The user-facing behaviour of the type inference engine should be unchanged as a result of this RFC, but the internal structure of the type checker is going to need significant changes.
Today, typechecking is driven by a class called Frontend. It accepts a set of modules that need checking, builds a DAG from that, and checks modules one after another.
We will augment this class to instead work on one strongly-connected component* at a time. All modules within an SCC use the same arena and are typechecked together in a single pass through the solver.
* A “strongly connected component” is a set of 2 or more modules that all mutually require() one another. (eg if you had a require chain of A -> B -> C -> A, the SCC would consist of A, B, and C)
A problem that a developer might run into is that, if their application consists of a very large SCC (their whole application, perhaps!), their incremental typechecking performance will be very bad: Luau will have to recheck all files whenever any file in the SCC has changed.
To mitigate this and put some soft pressure on the developer, we’ll report a warning when we encounter an SCC that consists of too many modules. This warning will explain that large clusters of cyclic modules can cause typechecking performance to degrade badly. We’ll allow this limit to be configured via FrontendOptions.
We need to take particular care not to break the old type solver. We will probably need to write some extra logic to ensure that it continues to handle cyclic imports exactly as it does today.

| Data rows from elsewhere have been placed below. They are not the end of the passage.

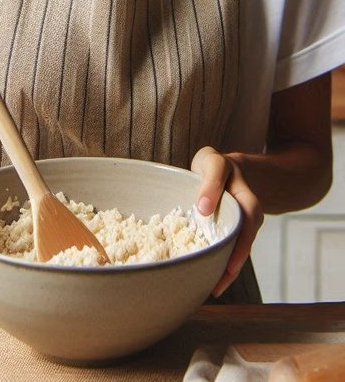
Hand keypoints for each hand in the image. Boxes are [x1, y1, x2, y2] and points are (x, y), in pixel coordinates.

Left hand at [191, 145, 263, 296]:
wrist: (225, 169)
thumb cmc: (215, 166)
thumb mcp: (212, 162)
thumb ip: (211, 180)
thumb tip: (204, 208)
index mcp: (245, 196)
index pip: (248, 217)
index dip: (239, 240)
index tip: (222, 249)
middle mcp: (247, 213)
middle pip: (245, 240)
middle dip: (234, 263)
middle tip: (219, 285)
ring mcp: (240, 224)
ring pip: (239, 249)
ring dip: (229, 269)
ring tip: (214, 289)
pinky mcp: (231, 233)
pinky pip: (230, 250)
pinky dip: (222, 265)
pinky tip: (211, 281)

The restrictions on how cyclic imports can be used are subtle! If two mutually-recursive modules need access to one another at the top level, the code will fail to load.
For instance, the following code will fail:
--- A.luau
local B = require("B")
class ClassAOne extends B.ClassOne ... end
class ClassATwo ... end
--- B.luau
local A = require("A")
class ClassBOne ... end
class ClassBTwo extends A.ClassATwo ... end
With the described design, we will produce a sensible error, but the restriction itself is fairly complicated and is likely to confuse users. They will likely have to think a little bit about how to adjust the design of their code.

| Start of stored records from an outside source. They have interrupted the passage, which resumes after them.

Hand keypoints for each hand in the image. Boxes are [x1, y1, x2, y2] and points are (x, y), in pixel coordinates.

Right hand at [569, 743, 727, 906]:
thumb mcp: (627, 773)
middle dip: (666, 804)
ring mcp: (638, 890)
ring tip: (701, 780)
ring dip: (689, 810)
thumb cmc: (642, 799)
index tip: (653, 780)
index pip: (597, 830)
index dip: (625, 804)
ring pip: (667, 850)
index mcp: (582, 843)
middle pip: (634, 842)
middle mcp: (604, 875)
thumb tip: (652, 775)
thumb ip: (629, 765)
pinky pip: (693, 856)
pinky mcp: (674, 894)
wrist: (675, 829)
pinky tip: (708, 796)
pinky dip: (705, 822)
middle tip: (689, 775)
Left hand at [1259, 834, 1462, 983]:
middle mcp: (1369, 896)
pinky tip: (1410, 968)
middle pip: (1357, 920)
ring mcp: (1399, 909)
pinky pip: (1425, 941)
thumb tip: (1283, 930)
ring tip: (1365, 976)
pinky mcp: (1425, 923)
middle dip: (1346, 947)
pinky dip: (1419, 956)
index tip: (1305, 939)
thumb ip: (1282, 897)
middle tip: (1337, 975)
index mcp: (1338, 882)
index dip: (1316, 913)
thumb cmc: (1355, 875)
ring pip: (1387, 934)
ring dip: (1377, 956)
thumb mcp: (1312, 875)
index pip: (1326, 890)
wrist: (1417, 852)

This RFC goes to some lengths to specify how cycle support works for modules that don’t use the new export keyword. An alternative design would be to, instead of using ... to hold the export table, to put it in some other place that’s inaccessable within the current module as it’s being evaluated. This would simplify some of the edge cases because there would be no way, for instance, to attach a metatable to the current module’s exports.
The current proposal is not to do this because ... is a preexisting mechanism that works really well to solve this class of problem and because the edge cases don’t seem very difficult to deal with.